Governance Requirements for High-Risk AI Systems
Decree 142 clarifies that mandatory third-party conformity certification applies only to certain categories of high-risk AI systems. For other high-risk systems, providers may conduct self-assessments or engage accredited conformity assessment organizations, while remaining responsible for the assessment results.
Providers of high-risk AI systems must also establish and maintain risk management systems addressing risk assessment, data quality, human oversight, risk mitigation measures, and ongoing reviews following significant system changes. Reassessment is required where material changes affect the original conformity assessment results.
Deployers are subject to corresponding obligations, including monitoring system performance, maintaining human oversight, implementing risk controls, and notifying providers and authorities where serious risks or incidents arise.
Transparency Requirements for All AI Systems
Transparency is a central feature of Decree 142. Providers must implement machine-readable technical markings for AI-generated or AI-modified audio, image, and video content, such as metadata, digital signatures, or other provenance verification measures. Separately, deployers making AI-generated content available to the public must provide clear notifications where such content could mislead users regarding authenticity, particularly in relation to deepfakes, simulated voices, and recreated real-world events.
The decree recognizes a number of exceptions, including certain technical edits, internal-use content, and research or testing activities. Overall, the framework adopts a dual-layer approach combining technical traceability with user-facing transparency.
Incident Reporting for All AI Systems
Decree 142 further clarifies the AI Law’s serious incident regime. Covered incidents include those involving death, serious health impacts, significant property damage, serious infringements of rights and interests, or disruptions to public services, essential services, national security, or public order.

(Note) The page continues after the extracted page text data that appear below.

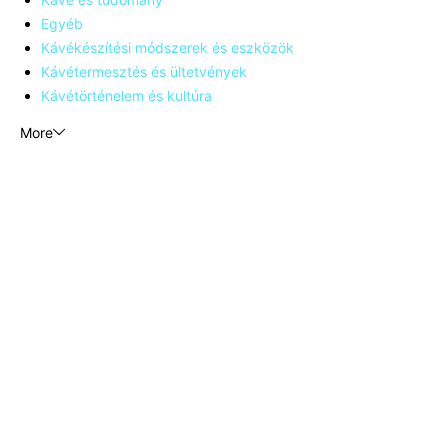
Egyéb
Kávékészítési módszerek és eszközök
Kávétermesztés és ültetvények
Kávétörténelem és kultúra
More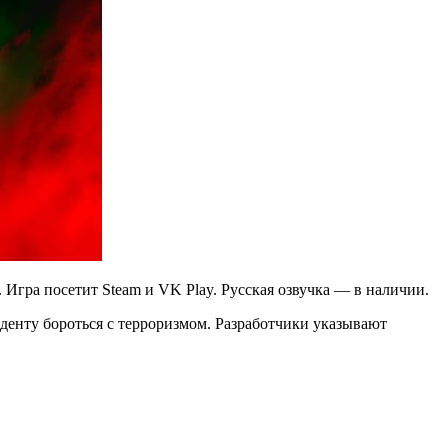
 Игра посетит Steam и VK Play. Русская озвучка — в наличии.
денту бороться с терроризмом. Разработчики указывают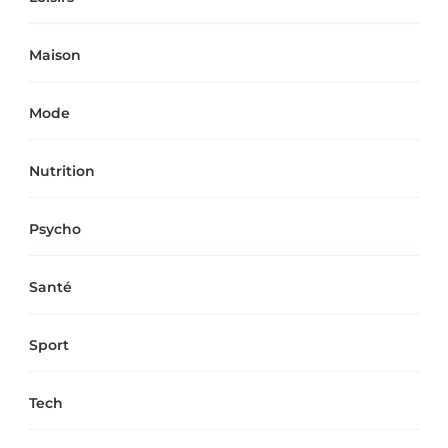
Maison
Mode
Nutrition
Psycho
Santé
Sport
Tech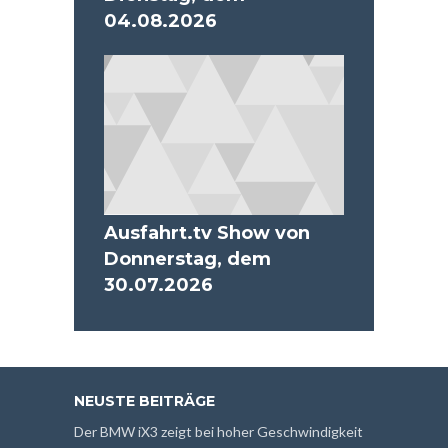
04.08.2026
Ausfahrt.tv Show von
Donnerstag, dem
30.07.2026
NEUSTE BEITRÄGE
Der BMW iX3 zeigt bei hoher Geschwindigkeit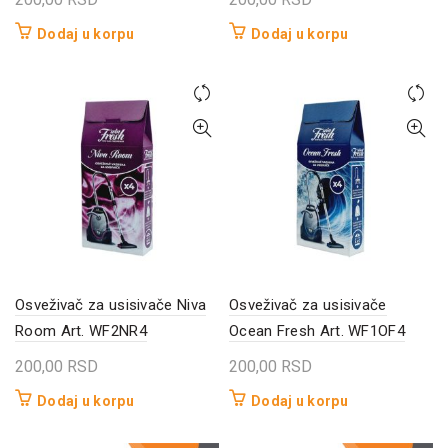
Dodaj u korpu
Dodaj u korpu
Osveživač za usisivače Niva
Osveživač za usisivače
Room Art. WF2NR4
Ocean Fresh Art. WF1OF4
200,00
RSD
200,00
RSD
Dodaj u korpu
Dodaj u korpu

Providers and deployers must submit preliminary reports within 72 hours for urgent incidents or within five working days for other serious incidents, preserve relevant logs and data, and submit follow-up reports within 15 days. Where incident reporting obligations also arise under cybersecurity, personal data protection, or sector-specific regulations, reporting must additionally comply with those requirements.
Foreign Providers
The AI Law requires foreign providers of certain high-risk AI systems subject to mandatory conformity certification to establish a commercial presence or appoint an authorized representative in Vietnam. Decree 142 does not further clarify the scope of this requirement, leaving uncertainty regarding its application to cross-border AI services.
Other Notable Developments
Decree 142 introduces a controlled regulatory sandbox mechanism for AI systems. Depending on the risk level, deployment scope, and data involved, participants may benefit from certain regulatory flexibilities during testing while remaining subject to regulatory oversight and compliance with cybersecurity and personal data protection laws.
The decree also contains transitional provisions pending the launch of the national AI one-stop portal. However, as of the date of writing, the portal has not yet been launched and no formal alternative submission mechanism has been announced.
Outlook
Decree 142 represents a significant step toward operationalizing Vietnam’s AI Law by introducing detailed compliance obligations, governance requirements, and implementation procedures, particularly for high-risk AI systems. However, several important elements remain pending, including the prime minister’s official list of high-risk AI systems, further guidance on conformity assessment methodologies, and the launch of the national AI one-stop portal. Businesses should therefore continue monitoring forthcoming regulations and guidance to assess the practical impact of the regime on their AI-related activities in Vietnam.